Pour tout ce que je viens d’exposer, je réitère ma position selon laquelle la loi est inconstitutionnelle dans sa totalité.




NOTES


[2Ce principe de proportionnalité signifie que les peines doivent s’échelonner selon la gravité des délits sur la base de la hiérarchie des biens juridiques objets de la tutelle de l’Etat, et que les modalités du fait délictueux doivent être prises en compte. Ce principe signifie en outre que les faits délictueux, selon leur nature, doivent être sanctionnés par des peines différentes et que ces peines doivent être appliquées à chaque délit selon leur gravité et leur nombre, c’est-à-dire que la proportionnalité doit être autant qualitative que quantitative.
Le principe de proportionnalité auquel on fait allusion est une préoccupation philosophique juridique depuis longtemps. Son appréciation suppose que l’Etat se trouve légitimé pour imposer les peines nécessaires, qui doivent être les peines minimales possibles, afin de prévenir la perpétration de nouveaux délits. Dans ce but, les premières chartes constitutionnelles s’exprimèrent pour consacrer cette garantie comme frein à des peines excessives. Ainsi, l’article 8 de la Déclaration des Droits de l’Homme et du Citoyen de 1789, stipule que « la Loi ne doit établir que des peines strictement et évidemment nécessaires », principes répétés dans la Constitution française de 1793 dans son article 16 et l’article 12 de la constitution de 1795 de ce pays. Cela signifie que la peine est limitée par le respect de la dignité de la personne humaine. Le fait qu’il n’existe pas de coïncidence absolue entre le délit et la peine n’exclut pas que celle-ci doive être en rapport avec le délit dans la mesure du possible.
La doctrine moderne a signalé que « le principe de proportionnalité exprimé dans l’ancienne maxime Poena debet commensurari delicto (La peine doit être mesurée en fonction du délit) est en somme un corollaire des principes de légalité et de rétributivité, qui ont en soi leur fondement logique et axiologique », selon la note de Luigi Ferrajoli, auteur qui rappelle que ce principe avait déjà été proclamé par Platon dans « Les lois » et par la Magna Carta de 1215, alinéas 20 et 21, dans lesquels on parlait de « proportion entre la transgression et la peine » (Réserve de vote du Magistrat Alfredo Beltrán Sierra dans la décision C-370 du 18 mai 2006, Dossier D-6032).
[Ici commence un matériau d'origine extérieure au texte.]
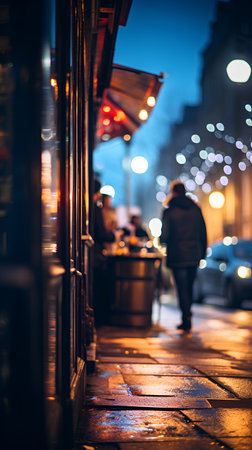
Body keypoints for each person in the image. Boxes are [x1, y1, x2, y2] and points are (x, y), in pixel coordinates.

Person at [160, 180, 207, 331]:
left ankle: (186, 317)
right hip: (194, 254)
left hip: (177, 254)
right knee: (190, 286)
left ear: (173, 192)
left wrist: (162, 241)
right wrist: (202, 252)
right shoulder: (195, 209)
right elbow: (203, 232)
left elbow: (165, 236)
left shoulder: (169, 210)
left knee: (182, 288)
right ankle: (187, 315)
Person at [92, 179, 120, 325]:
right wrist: (113, 235)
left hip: (93, 254)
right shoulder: (96, 209)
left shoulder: (93, 208)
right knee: (100, 289)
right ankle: (101, 319)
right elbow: (101, 233)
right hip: (96, 255)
[3BOBBIO, Norberto. Théorie générale du droit. Temis Seconde Edition. Bogotá 1994 Page. 190.

[4En effet, tous les groupes paramilitaires « d’autodéfense » (et les FARC aussi) commettent en masse des délits de droit commun : massacres, enlèvements, trafic de drogue. Cet article réduit ces crimes à la participation aux groupes armés illégaux et leur applique le tarif « alternatif », tout en prétendant maintenir en vigueur le droit commun. [NdT]

[5Ainsi, un « simple narcotraficant », exposé à de plus lourdes peines qu’un narco-paramilitaire, auteur en outre de massacres et tortures, a intérêt à se proclamer paramilitaire, ce qu’a fait par exemple Dom Berna à Medellin.[NdT]

[6Voir ci-dessous, en annexe, mes « réserves » sur le vote de la Cour.